- Bairag Union Location in Bangladesh
- Coordinates: 22°14′N 91°51′E﻿ / ﻿22.233°N 91.850°E
- Country: Bangladesh
- Division: Chittagong Division
- District: Chittagong District
- Upazilas: Anwara Upazila

Government
- • Chairman: Vacant

Area
- • Total: 16.24 km^{2} (6.27 sq mi)

Population (2011)
- • Total: 30,545
- Time zone: UTC+6 (BST)
- Postal code: 4376
- Website: boiragup.chittagong.gov.bd

= Bairag Union =

Union of Anwara Upazila, Chittagong District, Bangladesh

Bairag Union (বৈরাগ ইউনিয়ন) is a union, the smallest administrative body of Bangladesh, located in Anwara Upazila, Chittagong District, Bangladesh.
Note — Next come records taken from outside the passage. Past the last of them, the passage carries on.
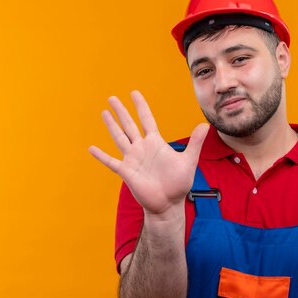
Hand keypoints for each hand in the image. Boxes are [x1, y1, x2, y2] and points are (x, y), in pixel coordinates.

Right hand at [89, 90, 208, 215]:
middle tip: (112, 98)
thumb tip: (206, 124)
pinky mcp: (127, 172)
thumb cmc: (179, 184)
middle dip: (121, 111)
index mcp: (156, 143)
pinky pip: (111, 162)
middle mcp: (142, 148)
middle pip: (129, 125)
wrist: (168, 204)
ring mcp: (133, 159)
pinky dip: (101, 156)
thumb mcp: (189, 161)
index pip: (146, 119)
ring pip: (119, 138)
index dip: (141, 106)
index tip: (134, 93)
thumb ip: (195, 143)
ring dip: (111, 126)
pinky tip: (91, 148)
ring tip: (104, 112)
The total population is 30,545.

== Area ==
The area of Bairag Union is 4,013 acres (16.24 square kilometers).

== Demographics ==
According to the 2011 Bangladeshi census, Bairag Union had a population of 30,545, of which 15,759 were males and 14,786 were females. The total number of households was 5,662.

== Geography ==
Bairag Union is located in the north-western part of Anwara Upazila, approximately 7 kilometers from the upazila headquarters. It is bounded on the south by Barasat Union and Battali Union, on the east by Chatari Union, on the north by Bara Uthan Union of Karnaphuli Upazila, and on the west by the Karnaphuli River and Ward No. 41 (South Patenga) of Chattogram City Corporation.

== Administration ==
Bairag Union is the 1st Union Parishad under Anwara Upazila. The administrative activities of this union fall under the jurisdiction of Anwara Thana. It is part of Chittagong-13 (Constituency 290) of the National Parliament of Bangladesh. The villages of Bairag Union are:

Villages
| No | Village |
|---|---|
| 1 | Bairag |
| 2 | Guapanchak |
| 3 | Badalpura |
| 4 | Majher Char |
| 5 | Rangadia |
| 6 | Bandar |

== Education ==
According to the 2011 Bangladeshi census, Bairag Union had a literacy rate of 62.7%.

==Rivers and canals==
The north-western part of Bairag Union is traversed by the Karnaphuli River.

== Markets ==
The main markets of Bairag Union are Chatori Choumuhni Bazar, Mahal Khan Bazar and Deyang Bazar.